CHAPTER XXX

THE GIPSY RING

The chill touch of autumn was in the air when the big steamer that brought Mrs. Spottiswoode and Echo home, crept up the bay to her wharf in the teeming North River. They arrived at daylight and the early morning found them safe aboard a Pullman rolling southward.

Looking out across the filmy glory of the October fields and the woods in their golden regalia epauletted in red, Echo thought of the day she had sailed away. She had been wretched then, and with all the tonic of fresh scenes and the savour of change, was she not as wretched now? For no letter from home had chronicled Harry Sevier's return, and moreover the knowledge that Craig had been taken half around the world to test the greatest surgical skill the planet afforded, had made his recovery, with all it might imply for her, an imminent possibility.

As she followed Mrs. Spottiswoode into the dining-car for luncheon, a lank, familiar form sprang up from a table.

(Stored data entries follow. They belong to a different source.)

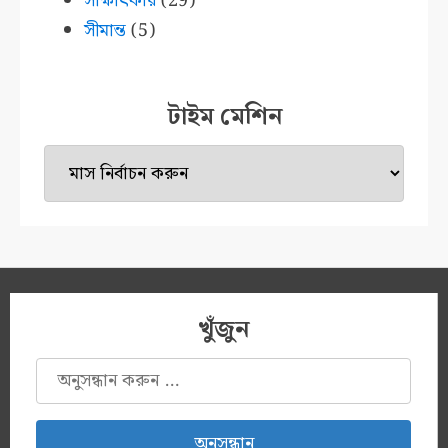
সাক্ষাৎকার
(29)
সীমান্ত
(5)
টাইম মেশিন
টাইম
মেশিন
খুঁজুন
অনুসন্ধানঃ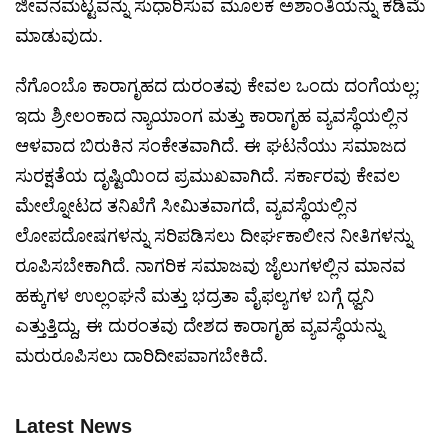
ಜೀವನಮಟ್ಟವನ್ನು ಸುಧಾರಿಸುವ ಮೂಲಕ ಅಶಾಂತಿಯನ್ನು ಕಡಿಮೆ
ಮಾಡುವುದು.
ನೆಗೊಂಬೊ ಕಾರಾಗೃಹದ ದುರಂತವು ಕೇವಲ ಒಂದು ದಂಗೆಯಲ್ಲ;
ಇದು ಶ್ರೀಲಂಕಾದ ನ್ಯಾಯಾಂಗ ಮತ್ತು ಕಾರಾಗೃಹ ವ್ಯವಸ್ಥೆಯಲ್ಲಿನ
ಆಳವಾದ ಬಿರುಕಿನ ಸಂಕೇತವಾಗಿದೆ. ಈ ಘಟನೆಯು ಸಮಾಜದ
ಸುರಕ್ಷತೆಯ ದೃಷ್ಟಿಯಿಂದ ಪ್ರಮುಖವಾಗಿದೆ. ಸರ್ಕಾರವು ಕೇವಲ
ಮೇಲ್ನೋಟದ ತನಿಖೆಗೆ ಸೀಮಿತವಾಗದೆ, ವ್ಯವಸ್ಥೆಯಲ್ಲಿನ
ಲೋಪದೋಷಗಳನ್ನು ಸರಿಪಡಿಸಲು ದೀರ್ಘಕಾಲೀನ ನೀತಿಗಳನ್ನು
ರೂಪಿಸಬೇಕಾಗಿದೆ. ನಾಗರಿಕ ಸಮಾಜವು ಜೈಲುಗಳಲ್ಲಿನ ಮಾನವ
ಹಕ್ಕುಗಳ ಉಲ್ಲಂಘನೆ ಮತ್ತು ಭದ್ರತಾ ವೈಫಲ್ಯಗಳ ಬಗ್ಗೆ ಧ್ವನಿ
ಎತ್ತುತ್ತಿದ್ದು, ಈ ದುರಂತವು ದೇಶದ ಕಾರಾಗೃಹ ವ್ಯವಸ್ಥೆಯನ್ನು
ಮರುರೂಪಿಸಲು ದಾರಿದೀಪವಾಗಬೇಕಿದೆ.
Latest News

"Mr. Malcolm!" she cried, and found both her hands instantly swallowed in a pair of big palms.

He was an extraordinary man, this Thomas Malcolm, whom his intimates dubbed, affectionately, "Tom." His father had begun life brilliantly, had begun to make a name and place for himself in professional life, when he had yielded to the vice of drinking, had speedily sunk himself in poverty, and had died in some slum corner wretched and unredeemed, leaving behind him a widow and a boy of ten who, with grim determination, had set himself to earn a living for both. He had but just begun to succeed in this when disease, its seeds sown in privation, took his mother from him. By dint of night-work he had gained a common-school education and had tutored himself through a southern university. At twenty-five he had founded an obscure Mission in the city which had known his father's disgrace, where for thirty years he had devoted himself to work among the rum-sodden and depraved. There was none so besotted as to be turned from his door; he was a familiar figure in the night-court and a welcome weekly visitor at the Penitentiary, few of whose inmates he did not know personally. At fifty-five no man was more beloved in the community in which he laboured, and most of all was he valued and respected by those who knew his history, and understood how the hatred of liquor had become to the boy a consuming fire that had driven him to this life of undeviating self-denial and strenuous conflict with the most sordid of vices.

Looking down at Echo from his great height, gaunt, raw-boned and with a saturnine twinkle in his cavernous eyes, his homely sallow face softened to a wonderful smile. "Why!" he said. "It's a monstrous time since we've met, my dear!" and to Mrs. Spottiswoode—"I saw your names on the passenger-list in the paper this morning, but I thought New York would have kept you at least a week."

"Not me!" she returned. "We took in all the new plays in London and spent all our money in Paris. I've no ambition now above my winter roses!" She extended her hand to Malcolm's companion.